# It's Sunday what schwinn's did we find this week...7-14-13



## vintage2wheel (Jul 14, 2013)

Its Sunday what prewar/vintage Schwinn bikes-parts-history did we find this week???

not much for me just a couple smalls 

Post some pictures and show us what you got and tell us the history BEHIND THE FIND!!!


----------



## jd56 (Jul 14, 2013)

Got to say I'm proud of this one, I wouldn't be posting the pictures so many times.
Received this last week and did some modifications to suit the need to make it Pink.
Sorry for the over posting but it truly belongs here.

58 Starlet for the niece's 21st.






Sent from my DROID RAZR using Tapatalk 2


----------



## Obi-Wan Schwinnobi (Jul 14, 2013)

▸ **Set problem 1**
In the Schwinn thread, which bike did jd56 get for the niece's 21st?
▸ **Set problem 2**
Rewrite all the entries below with "common name" replaced by "English name" and everything else unchanged, leaving the pictures out.

▸ **The data**
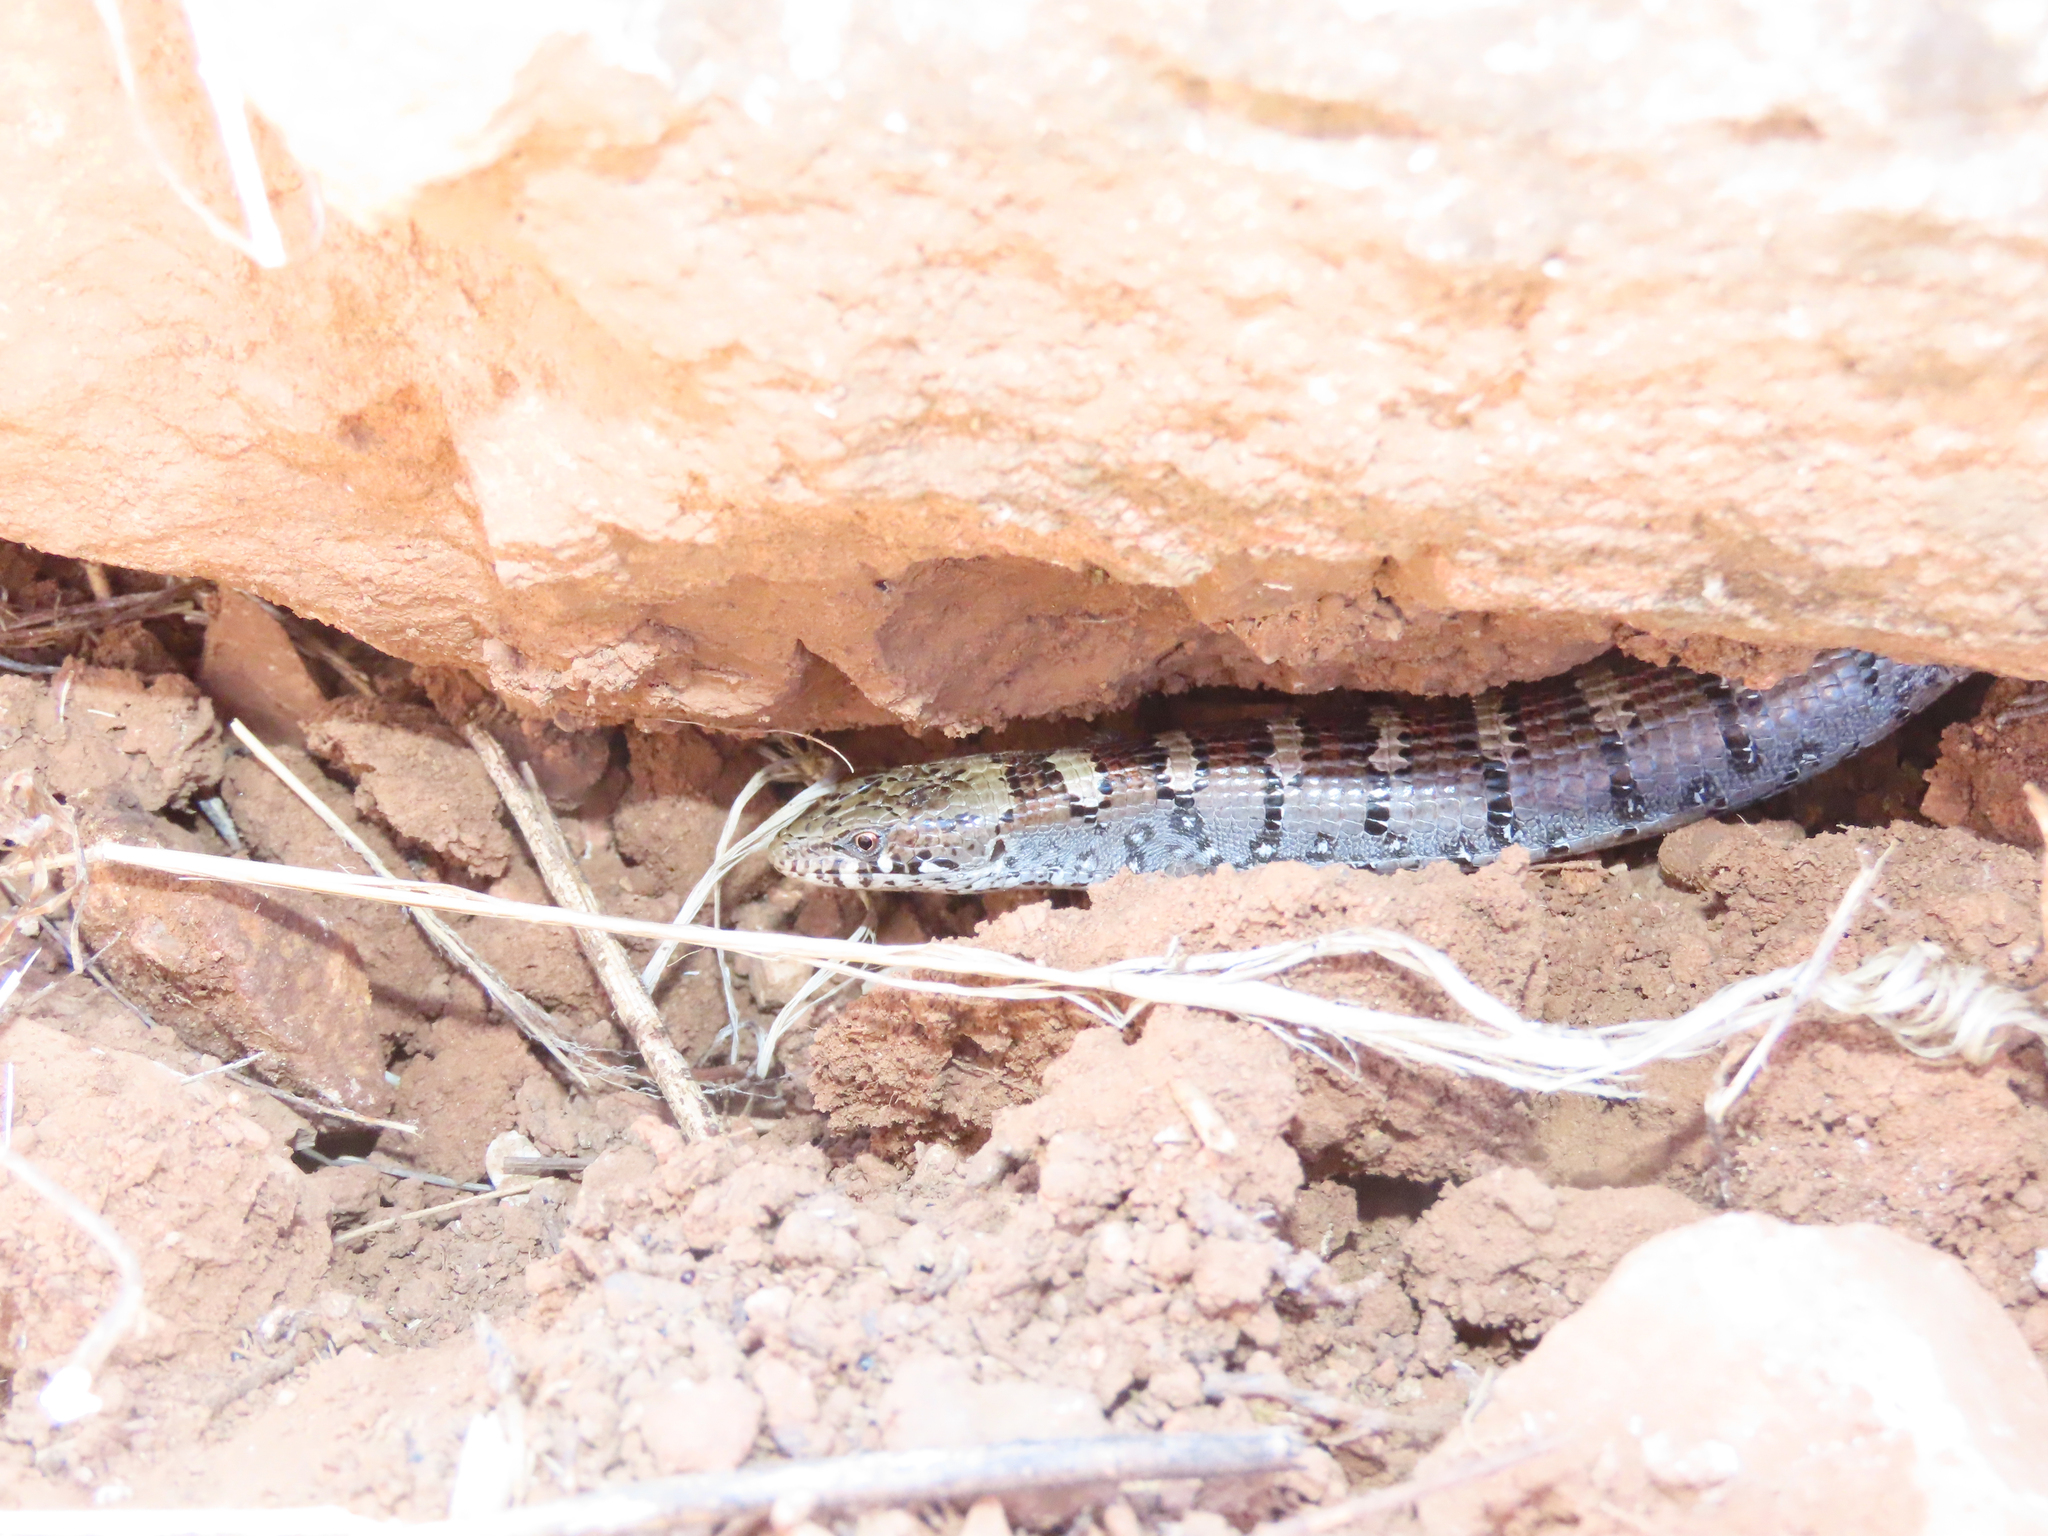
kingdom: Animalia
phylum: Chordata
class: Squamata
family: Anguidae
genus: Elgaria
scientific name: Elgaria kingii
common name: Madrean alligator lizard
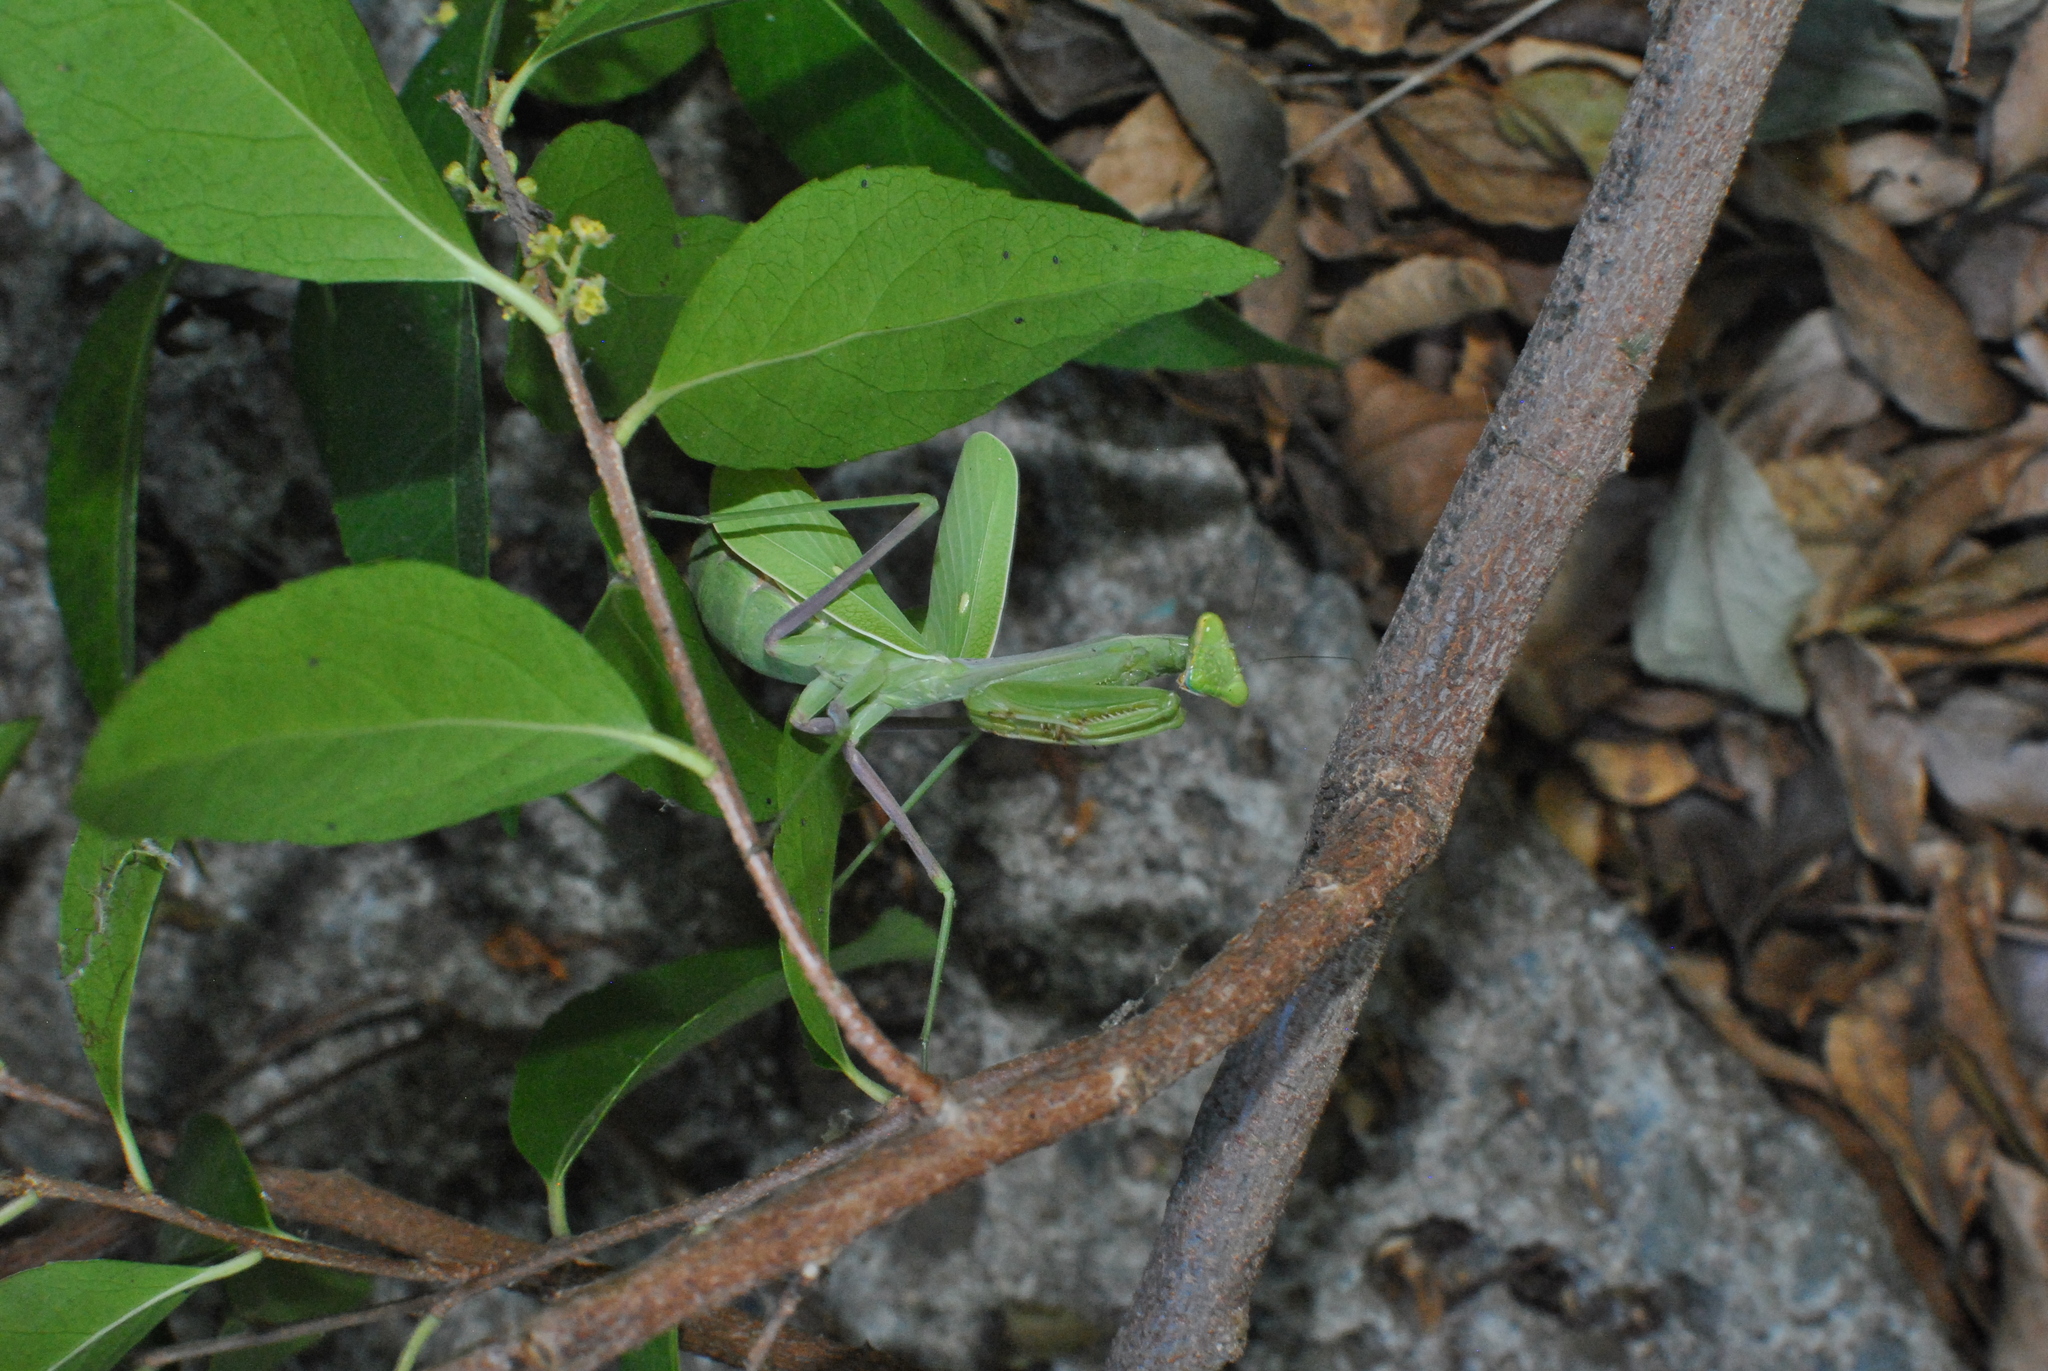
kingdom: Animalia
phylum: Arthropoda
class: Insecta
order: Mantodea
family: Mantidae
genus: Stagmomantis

▸ **Written reply 1**
A 58 Starlet.

▸ **Written reply 2**
kingdom: Animalia
phylum: Chordata
class: Squamata
family: Anguidae
genus: Elgaria
scientific name: Elgaria kingii
English name: Madrean alligator lizard
kingdom: Animalia
phylum: Arthropoda
class: Insecta
order: Mantodea
family: Mantidae
genus: Stagmomantis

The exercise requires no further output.